The Sports Authority on Wednesday filed for Chapter 11 bankruptcy protection and said it plans to close or sell as many as 140 of its 463 stores nationwide. The beleaguered company has struggled in recent years under increased competition not only from online players, but also from the likes of Dick’s Sporting Goods and specialty retailers such as Lululemon that have capitalized on the “athleisure” boom in fitness apparel.



The filing was not a surprise. Sports Authority was expected to file Chapter 11 after it missed a $20 million coupon payment on Jan. 15, 2016, which triggered a 30-day grace period to work out a compromise with creditors, Reuters had reported.



The former big-box powerhouse said it would pursue either a comprehensive debt restructuring plan or a sale of all or some of its assets. The Wall Street Journal quoted anonymous sources as saying the retailer could shut down in the coming weeks unless it finds a buyer for its business.



“We are taking this action so that we can continue to adapt our business to meet the changing dynamics in the retail industry,” said Michael E. Foss, CEO of Sports Authority, which was acquired by Leonard Green & Partners in 2006 for $1.3 billion. “We intend to use the Chapter 11 process to streamline and strengthen our business both operationally and financially so that we have the financial flexibility to continue to make necessary investments in our operations.”



In addition to the 140 stores it is looking to offload, retailer said it has identified two distribution centers, in Denver and Chicago, for closure in the coming months. With court approval, the majority of those stores could begin closing sales as early as Friday.
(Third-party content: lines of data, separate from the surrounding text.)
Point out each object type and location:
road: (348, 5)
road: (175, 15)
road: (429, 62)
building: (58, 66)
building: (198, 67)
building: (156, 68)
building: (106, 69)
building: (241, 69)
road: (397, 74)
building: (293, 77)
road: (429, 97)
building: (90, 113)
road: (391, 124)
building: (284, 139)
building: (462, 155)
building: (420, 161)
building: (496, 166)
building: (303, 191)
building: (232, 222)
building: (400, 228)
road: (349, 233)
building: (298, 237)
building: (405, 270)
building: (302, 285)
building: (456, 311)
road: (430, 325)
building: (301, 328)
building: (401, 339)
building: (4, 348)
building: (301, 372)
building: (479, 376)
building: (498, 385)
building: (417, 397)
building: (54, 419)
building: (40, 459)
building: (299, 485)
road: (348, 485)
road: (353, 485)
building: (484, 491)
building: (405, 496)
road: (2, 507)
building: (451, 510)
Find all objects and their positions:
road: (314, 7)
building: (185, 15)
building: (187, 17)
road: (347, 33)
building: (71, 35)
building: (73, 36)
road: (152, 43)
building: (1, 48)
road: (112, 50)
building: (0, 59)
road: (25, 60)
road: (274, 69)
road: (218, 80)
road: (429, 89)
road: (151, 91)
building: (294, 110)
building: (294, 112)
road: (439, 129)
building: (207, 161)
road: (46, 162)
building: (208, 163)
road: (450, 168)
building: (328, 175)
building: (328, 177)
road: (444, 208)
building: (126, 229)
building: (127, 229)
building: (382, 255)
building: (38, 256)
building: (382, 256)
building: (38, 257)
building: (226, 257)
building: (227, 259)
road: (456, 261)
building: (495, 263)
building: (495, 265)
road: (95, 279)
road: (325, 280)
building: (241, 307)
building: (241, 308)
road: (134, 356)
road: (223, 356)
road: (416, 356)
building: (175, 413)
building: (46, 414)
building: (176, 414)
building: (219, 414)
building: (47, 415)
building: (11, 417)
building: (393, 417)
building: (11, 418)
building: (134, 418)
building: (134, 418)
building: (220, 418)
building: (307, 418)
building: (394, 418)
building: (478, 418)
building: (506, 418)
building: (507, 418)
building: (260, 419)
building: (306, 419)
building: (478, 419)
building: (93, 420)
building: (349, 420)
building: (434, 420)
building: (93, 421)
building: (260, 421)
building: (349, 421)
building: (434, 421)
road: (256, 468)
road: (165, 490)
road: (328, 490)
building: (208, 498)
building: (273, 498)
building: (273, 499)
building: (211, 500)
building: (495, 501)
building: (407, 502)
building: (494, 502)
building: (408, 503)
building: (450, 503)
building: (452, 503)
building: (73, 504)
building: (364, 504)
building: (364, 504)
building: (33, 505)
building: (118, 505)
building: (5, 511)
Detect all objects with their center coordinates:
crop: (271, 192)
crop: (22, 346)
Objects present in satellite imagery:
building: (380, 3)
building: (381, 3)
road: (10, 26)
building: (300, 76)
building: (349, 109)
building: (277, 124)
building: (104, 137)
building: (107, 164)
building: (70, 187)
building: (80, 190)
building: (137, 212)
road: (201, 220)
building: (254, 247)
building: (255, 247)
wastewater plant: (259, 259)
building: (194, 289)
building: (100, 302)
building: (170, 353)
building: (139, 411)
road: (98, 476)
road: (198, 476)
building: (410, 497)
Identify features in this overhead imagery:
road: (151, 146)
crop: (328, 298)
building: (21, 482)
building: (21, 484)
Sports Authority said it expects to have access to up to $595 million in debtor-in-possession (DIP) financing. Subject to court approval, the DIP financing, combined with the company’s cash from operations, is expected to provide sufficient liquidity during the Chapter 11 process, the company said.



Although the list of the stores affected was not immediately available, the company plans to exit markets such as Texas, Virginia Beach, Puerto Rico, Kansas City and Omaha, Neb., the Denver Post Business reported.



Sports Authority stores nationwide remain open and continue to operate on normal schedules, the company said. Customers also may continue to shop online. The majority of Sports Authority stores are expected to continue to operate without change or interruption during the entire Chapter 11 process, the company said.



The company’s customer loyalty program is expected to continue without any changes, and the company intends to honor warranties on goods purchased at one of its stores or through its e-commerce site. Customers also should be able to make returns and exchanges in accordance with Sports Authority’s return policy and use any Sports Authority gift card with an available balance to purchase merchandise in stores or online.